* [WORK REQUEST]:
Pictures aside, output each record exactly.

* [Stored data entries]:
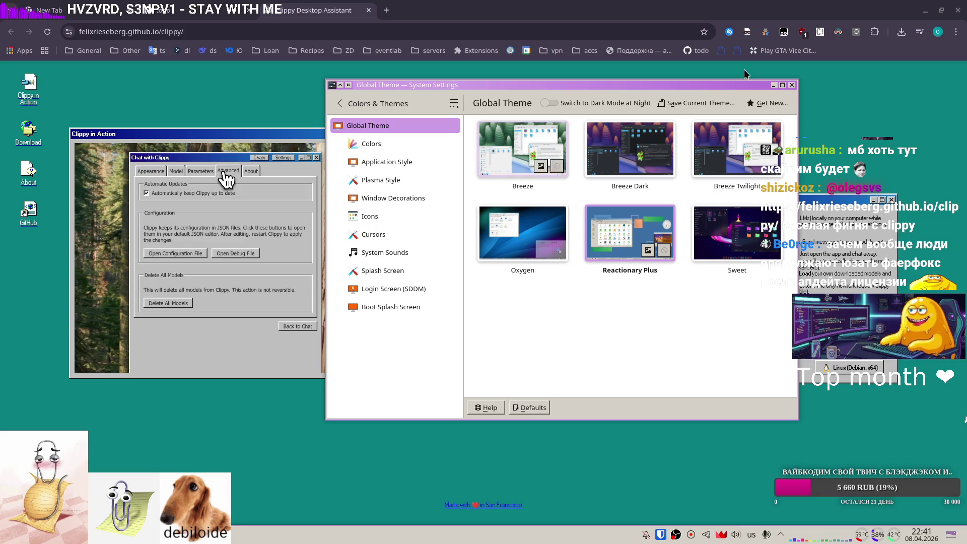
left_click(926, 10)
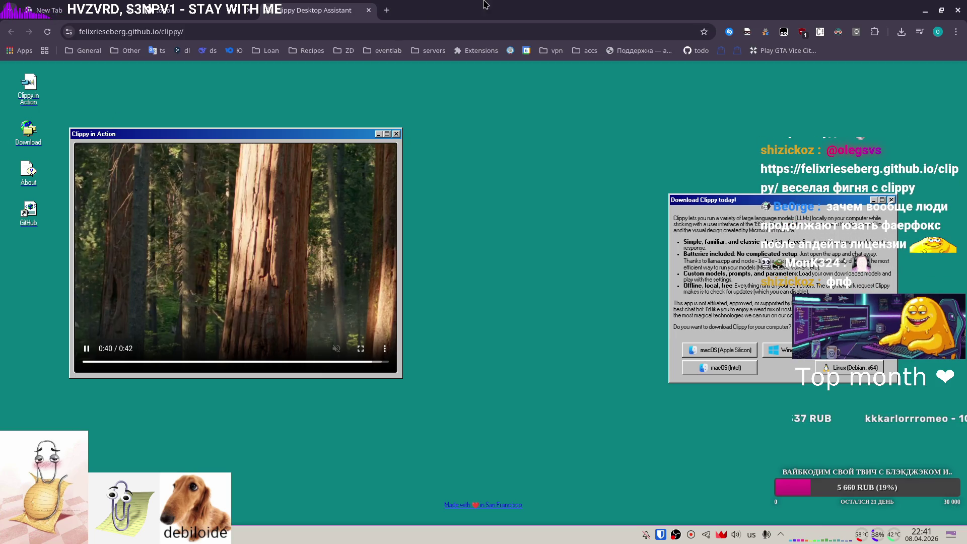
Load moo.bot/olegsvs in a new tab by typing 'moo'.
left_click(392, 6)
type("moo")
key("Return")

* [PROBLEM SOLUTION]:
left_click(926, 10)
Load moo.bot/olegsvs in a new tab by typing 'moo'.
left_click(392, 6)
type("moo")
key("Return")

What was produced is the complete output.